PDC Energy increases EURs 9% in core assets
A number of analyst notes were released following PDC Energy’s (ticker: PDCE) analyst day held in Denver this week discussing the companies impressive metrics. The company said that it has lowered completed well costs 2-4%, allowing the company to continue growing production while simultaneously lowering its projected 2016 capital budget.
PDC Energy’s updated guidance calls for production of 20-22 MMBOE, a 35% year-over-year increase, with a capital budget of $410-$440 million, down $10 million at its midpoint from the company’s previous guidance. PDCE expects to be roughly cash flow neutral and maintain debt-to-EBITDA of 1.1x-1.2x for the year.

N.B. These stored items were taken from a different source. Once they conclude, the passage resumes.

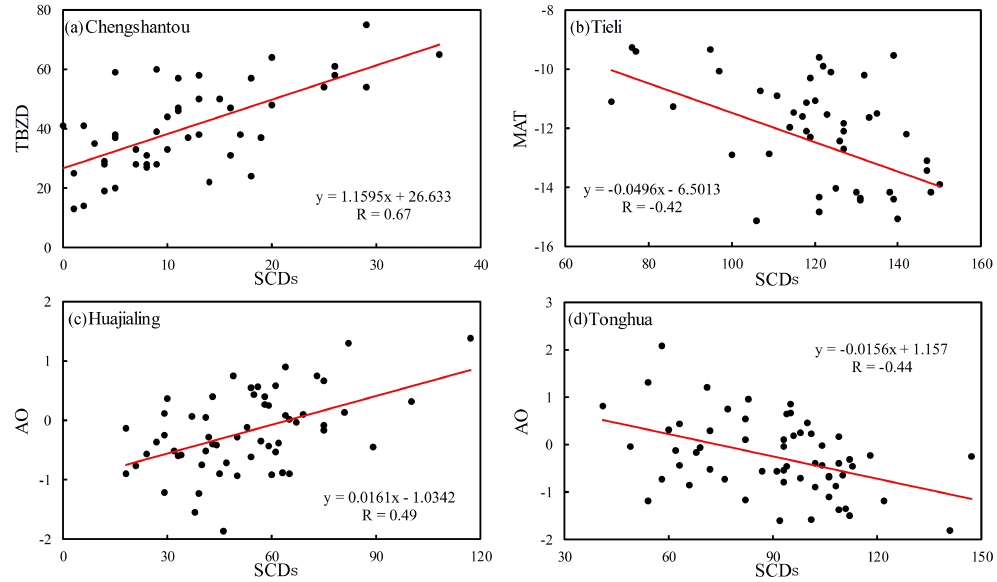
Figure 9. SCDs relationships with TBZD at Chengshantou (37 ◦ 24 (cid:48) N, 122 ◦ 41 (cid:48) E; 47.7m) (a) , MAT at Tieli (46 ◦ 59 (cid:48) N, 128 ◦ 01 (cid:48) E; 210.5m) (b) , and AO index at Huajialing (35 ◦ 23 (cid:48) N, 105 ◦ 00 (cid:48) E; 2450.6m) (c) and Tonghua (41 ◦ 41 (cid:48) N, 125 ◦ 54 (cid:48) E; 402.9m) (d)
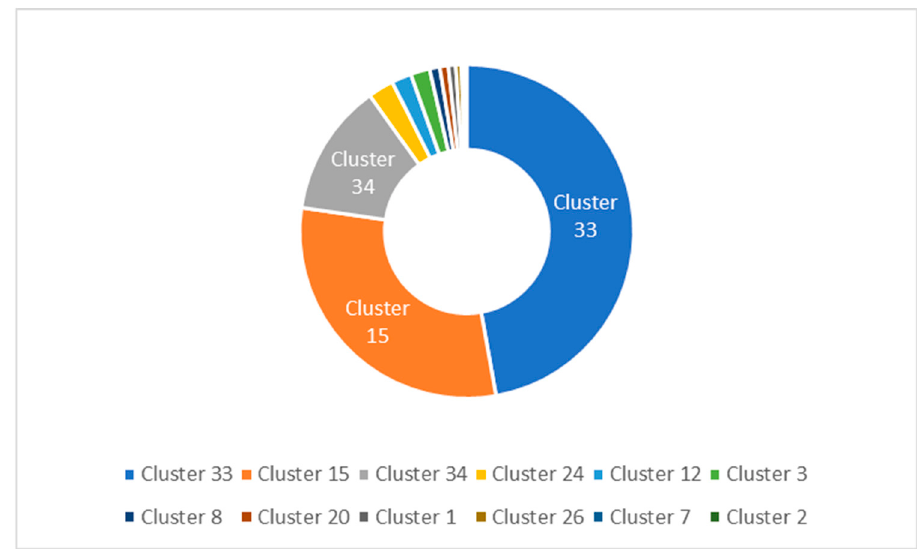
Figure 7. Partial view of the distribution of elements by cluster.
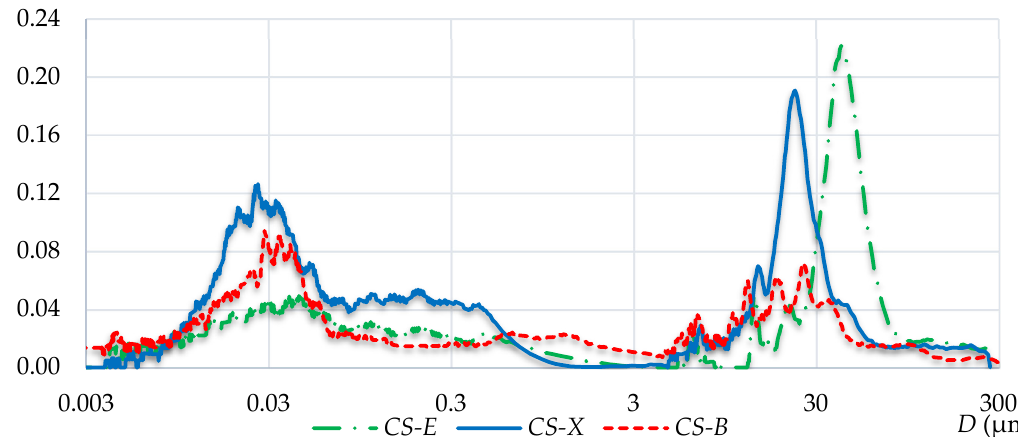
ff erential pore distribution curves of the three tested Figure 6. Differential pore distribution curves of the three tested silicates. Figure 6. Di Figure 6. Differential pore distribution curves of the three tested silicates.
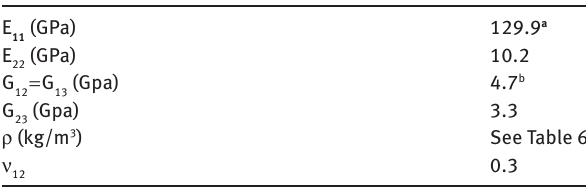
Table 4: Material properties for AS4/PEEK used in finite element analysis [10].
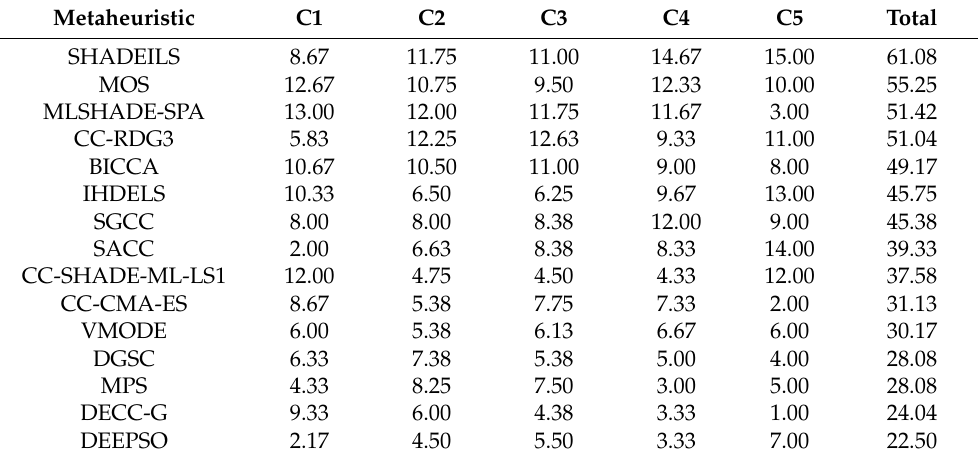
Table 11. The ranking of state-of-the-art metaheuristics.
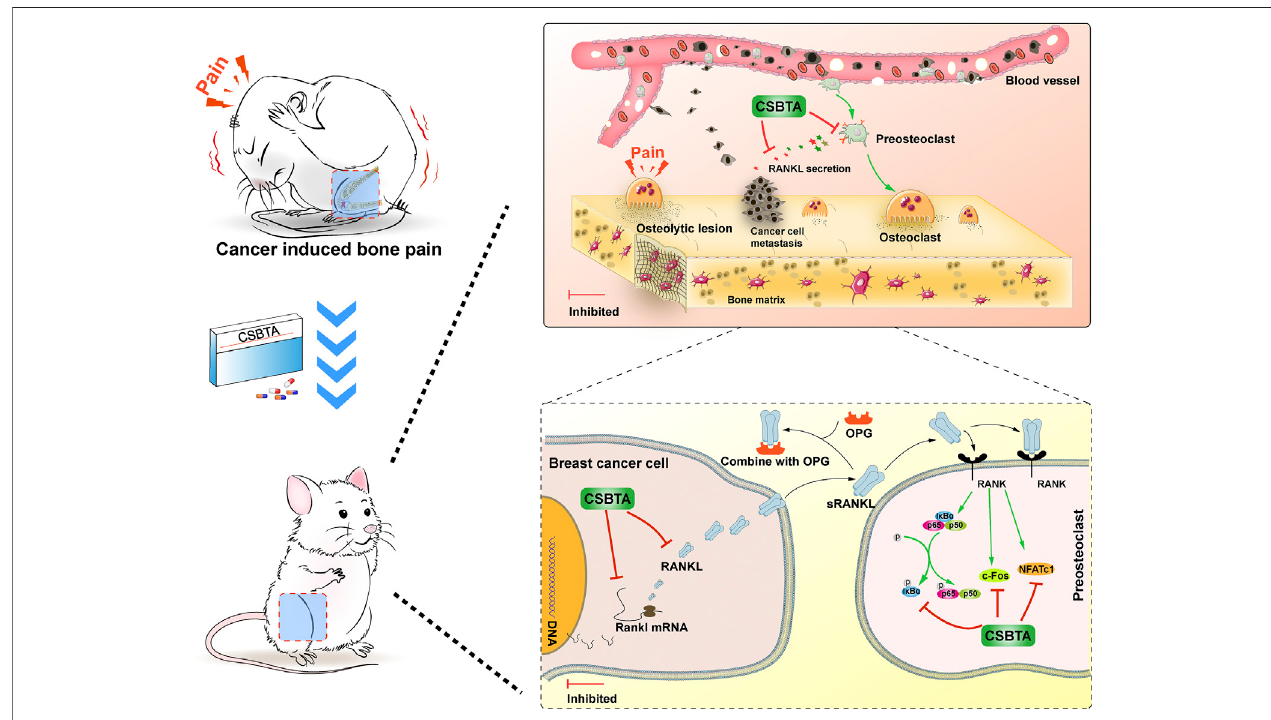
FIGURE 8 | Corydalis saxicola bunting total alkaloids attenuates Walker 256-induced bone pain, osteoclastogenesis by suppressing RANKL-induced nuclear factor- κ B and c-Fos/NFATc1 pathways in rats.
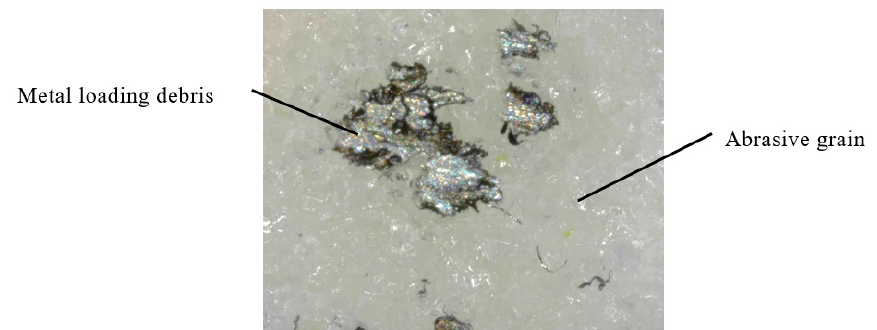
Figure 6. Original captured image of grinding wheel surface.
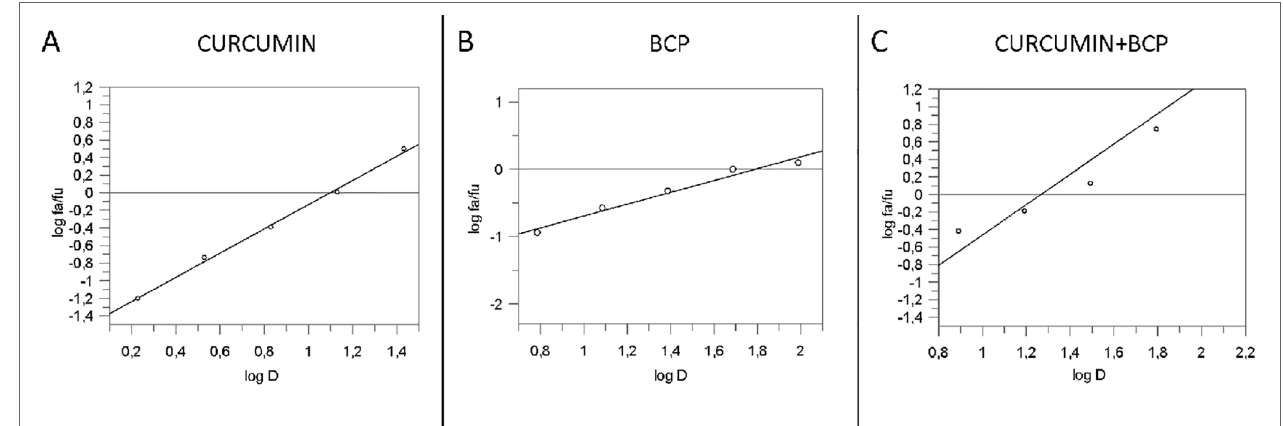
FIgURE 5 | Median effect plot for curcumin (panel A ), BCP (panel B ) and curcumin-BCP in combination (molar ratio, 1:3.6) (panel C ). D is the dose, f a and f u the affected and the unaffected fraction, respectively by the dose D.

In EnerCom’s E&P Weekly, PDC Energy has a net debt-to-TTM EBITDA of 1.5x for the week ended April 1, 2015. The company’s debt metrics strong in comparison to the entire E&P group in EnerCom’s universe, which have a median debt-to-EBITDA of 3.2x.
“A top-tier balance sheet and robust hedge position should allow PDCE to provide peer leading growth in 2016 with minimal outspend,” said a note from Stephens.
“Incremental data points (lower well costs, higher EURs, favorable guidance) were positive, in our view,” said Stifel following the analyst day. Management indicated that recent [short reach laterals] Niobrara completed well costs averaged $2.5 million, 9% below our prior forecast of $2.75 million,” prompting the firm to raise its price target for PDC Energy shares.
“The important takeaways in our mind are 1) increasing production … and 2) capital discipline,” said a note from Johnson Rice. “We would note that FY:18 volumes are expected to tick down y/y under the lowest growth scenario, however we believe that the overall 3-year outlook update was positive.”